◆ Job item ◆
Look below for the line containing "umum, situs laman" and the line containing "# Проверка конфигурации", then set down both and every line between them exactly, without pictures.

◆ Records to process ◆
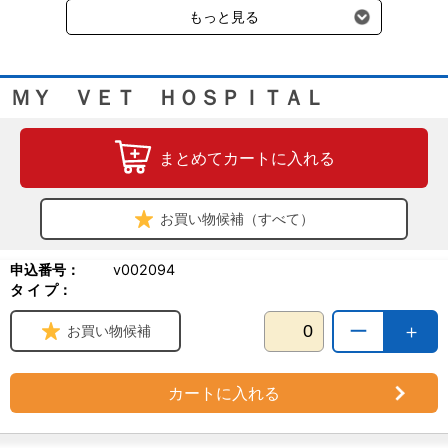
もっと見る
診察室などをシーン別にまとめて掲載。
4.快適なワークゾーンを提案
ＭＹ ＶＥＴ ＨＯＳＰＩＴＡＬ
働きやすく機能性に優れた医療環境（ワークゾーン）を実現する
ための基礎知識を動物病院を数多く手掛ける一級建築士グループが
解説。また、防音や防臭など動物病院が必ず対応しなければならな
まとめてカートに入れる
いポイントもわかりやすく紹介。
●編集：緑書房 企画・広告部
●A4判 290頁 オールカラー
お買い物候補（すべて）
●緑書房
申込番号：
v002094
タ イ プ：
ー
＋
お買い物候補
カートに入れる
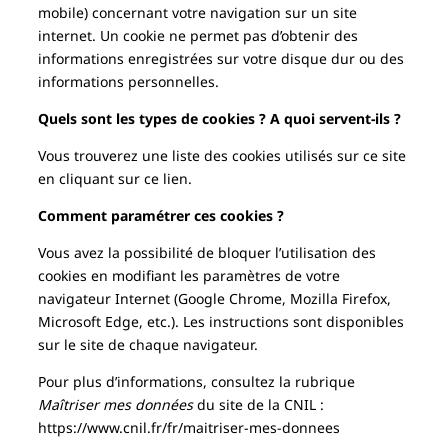
mobile) concernant votre navigation sur un site
internet. Un cookie ne permet pas d’obtenir des
informations enregistrées sur votre disque dur ou des
informations personnelles.
Quels sont les types de cookies ? A quoi servent-ils ?
Vous trouverez une liste des cookies utilisés sur ce site
en cliquant
sur ce lien
.
Comment paramétrer ces cookies ?
Vous avez la possibilité de bloquer l’utilisation des
cookies en modifiant les paramètres de votre
navigateur Internet (Google Chrome, Mozilla Firefox,
Microsoft Edge, etc.). Les instructions sont disponibles
sur le site de chaque navigateur.
Pour plus d’informations, consultez la rubrique
Maîtriser mes données
du site de la CNIL :
https://www.cnil.fr/fr/maitriser-mes-donnees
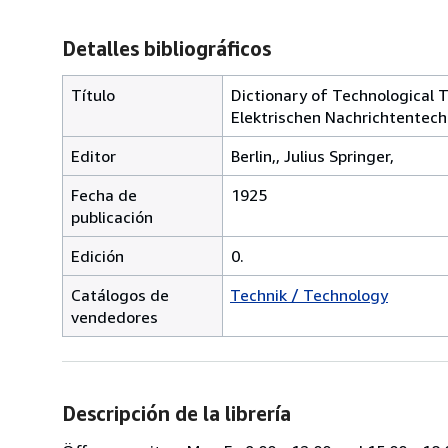
Detalles bibliográficos
Título
Dictionary of Technological 
Elektrischen Nachrichtentechn
Editor
Berlin,, Julius Springer,
Fecha de
1925
publicación
Edición
0.
Catálogos de
Technik / Technology
vendedores
Descripción de la librería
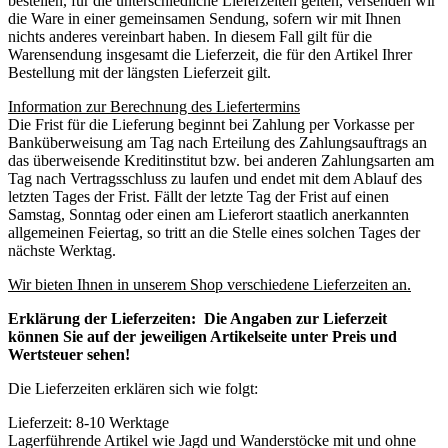
bestellen, für die unterschiedliche Lieferzeiten gelten, versenden wir
die Ware in einer gemeinsamen Sendung, sofern wir mit Ihnen
nichts anderes vereinbart haben. In diesem Fall gilt für die
Warensendung insgesamt die Lieferzeit, die für den Artikel Ihrer
Bestellung mit der längsten Lieferzeit gilt.
Information zur Berechnung des Liefertermins
Die Frist für die Lieferung beginnt bei Zahlung per Vorkasse per
Banküberweisung am Tag nach Erteilung des Zahlungsauftrags an
das überweisende Kreditinstitut bzw. bei anderen Zahlungsarten am
Tag nach Vertragsschluss zu laufen und endet mit dem Ablauf des
letzten Tages der Frist. Fällt der letzte Tag der Frist auf einen
Samstag, Sonntag oder einen am Lieferort staatlich anerkannten
allgemeinen Feiertag, so tritt an die Stelle eines solchen Tages der
nächste Werktag.
Wir bieten Ihnen in unserem Shop verschiedene Lieferzeiten an.
Erklärung der Lieferzeiten: Die Angaben zur Lieferzeit
können Sie auf der jeweiligen Artikelseite unter Preis und
Wertsteuer sehen!
Die Lieferzeiten erklären sich wie folgt:
Lieferzeit: 8-10 Werktage
Lagerführende Artikel wie Jagd und Wanderstöcke mit und ohne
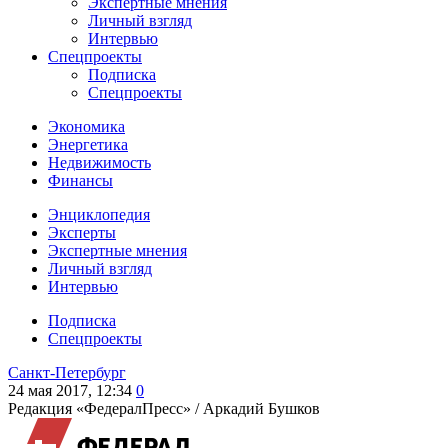
Экспертные мнения
Личный взгляд
Интервью
Спецпроекты
Подписка
Спецпроекты
Экономика
Энергетика
Недвижимость
Финансы
Энциклопедия
Эксперты
Экспертные мнения
Личный взгляд
Интервью
Подписка
Спецпроекты
Санкт-Петербург
24 мая 2017, 12:34
0
Редакция «ФедералПресс» /
Аркадий Бушков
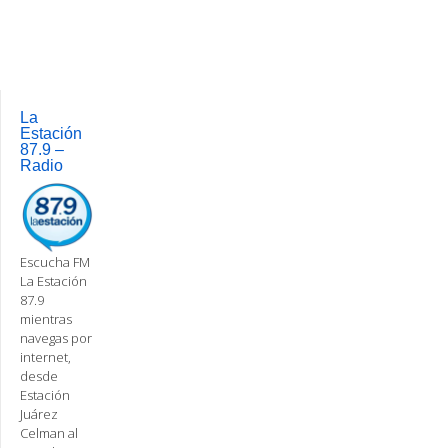
La
Estación
87.9 –
Radio
Escucha FM
La Estación
87.9
mientras
navegas por
internet,
desde
Estación
Juárez
Celman al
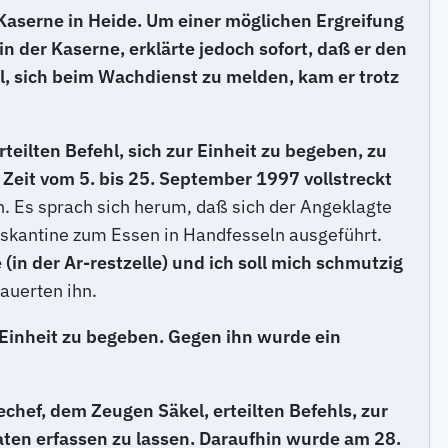
Kaserne in Heide. Um einer möglichen Ergreifung
 der Kaserne, erklärte jedoch sofort, daß er den
l, sich beim Wachdienst zu melden, kam er trotz
ilten Befehl, sich zur Einheit zu begeben, zu
 Zeit vom 5. bis 25. September 1997 vollstreckt
n. Es sprach sich herum, daß sich der Angeklagte
tskantine zum Essen in Handfesseln ausgeführt.
in der Ar-restzelle) und ich soll mich schmutzig
auerten ihn.
 Einheit zu begeben. Gegen ihn wurde ein
hef, dem Zeugen Säkel, erteilten Befehls, zur
aten erfassen zu lassen. Daraufhin wurde am 28.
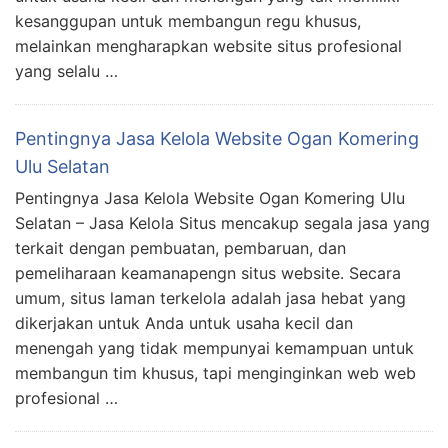
kesanggupan untuk membangun regu khusus,
melainkan mengharapkan website situs profesional
yang selalu …
Pentingnya Jasa Kelola Website Ogan Komering
Ulu Selatan
Pentingnya Jasa Kelola Website Ogan Komering Ulu
Selatan – Jasa Kelola Situs mencakup segala jasa yang
terkait dengan pembuatan, pembaruan, dan
pemeliharaan keamanapengn situs website. Secara
umum, situs laman terkelola adalah jasa hebat yang
dikerjakan untuk Anda untuk usaha kecil dan
menengah yang tidak mempunyai kemampuan untuk
membangun tim khusus, tapi menginginkan web web
profesional …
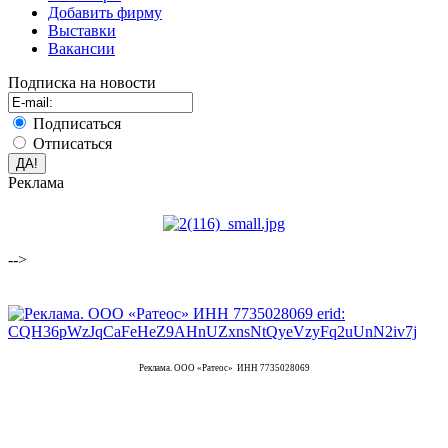
Добавить фирму
Выставки
Вакансии
Подписка на новости
Подписаться
Отписаться
Реклама
-->
Реклама. ООО «Ратеос» ИНН 7735028069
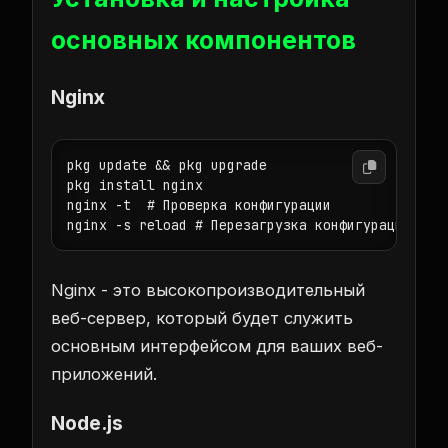
основных компонентов
Nginx
pkg update && pkg upgrade

pkg install nginx

nginx -t  # Проверка конфигурации

Nginx - это высокопроизводительный
веб-сервер, который будет служить
основным интерфейсом для ваших веб-
приложений.
Node.js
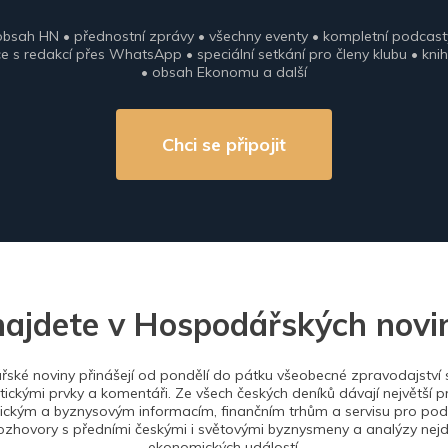
obsah HN • přednostní zprávy • všechny eventy • kompletní podcast
 s redakcí přes WhatsApp • speciální setkání pro členy klubu • knih
• obsah Ekonomu a další
Chci se připojit
najdete v Hospodářských novi
ské noviny přinášejí od pondělí do pátku všeobecné zpravodajství s
tickými prvky a komentáři. Ze všech českých deníků dávají největší p
ckým a byznysovým informacím, finančním trhům a servisu pro podn
ozhovory s předními českými i světovými byznysmeny a analýzy nejdů
ekonomických událostí.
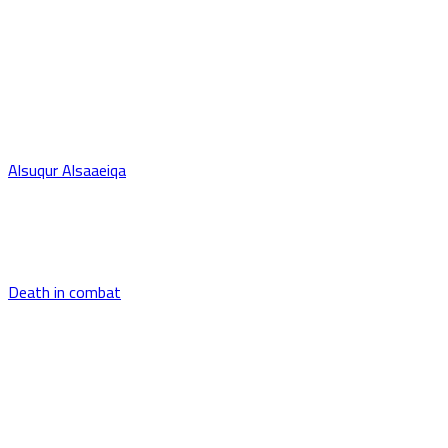
Alsuqur Alsaaeiqa
Death in combat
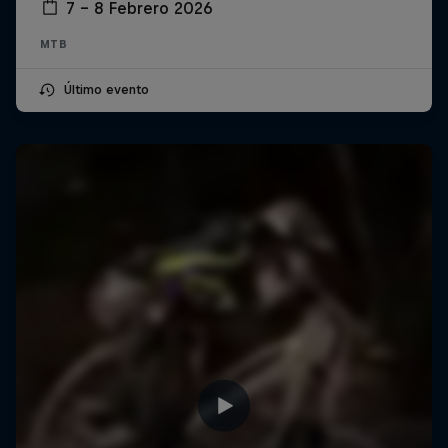
7 – 8 Febrero 2026
MTB
Último evento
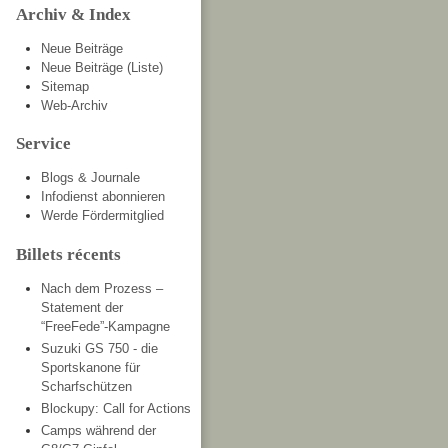
Archiv & Index
Neue Beiträge
Neue Beiträge (Liste)
Sitemap
Web-Archiv
Service
Blogs & Journale
Infodienst abonnieren
Werde Fördermitglied
Billets récents
Nach dem Prozess –
Statement der
“FreeFede”-Kampagne
Suzuki GS 750 - die
Sportskanone für
Scharfschützen
Blockupy: Call for Actions
Camps während der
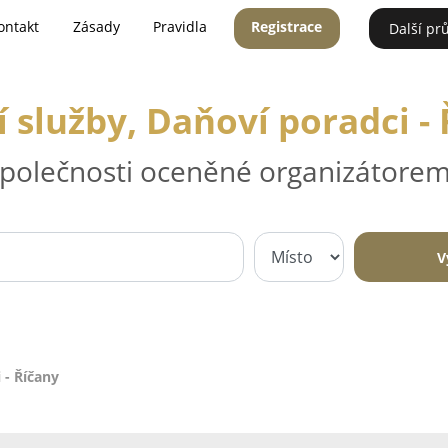
ontakt
Zásady
Pravidla
Registrace
Další pr
 služby, Daňoví poradci -
 společnosti oceněné organizátorem
V
 - Říčany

◆ Exercise result ◆
umum, situs laman terkelola adalah jasa hebat yang
dikerjakan untuk Anda untuk usaha kecil dan
menengah yang tidak mempunyai kemampuan untuk
membangun tim khusus, tapi menginginkan web web
profesional …
Добавить фирму
Выставки
Вакансии
Подписка на новости
Подписаться
Отписаться
Реклама
-->
Реклама. ООО «Ратеос» ИНН 7735028069
основных компонентов
Nginx
pkg update && pkg upgrade

pkg install nginx

nginx -t  # Проверка конфигурации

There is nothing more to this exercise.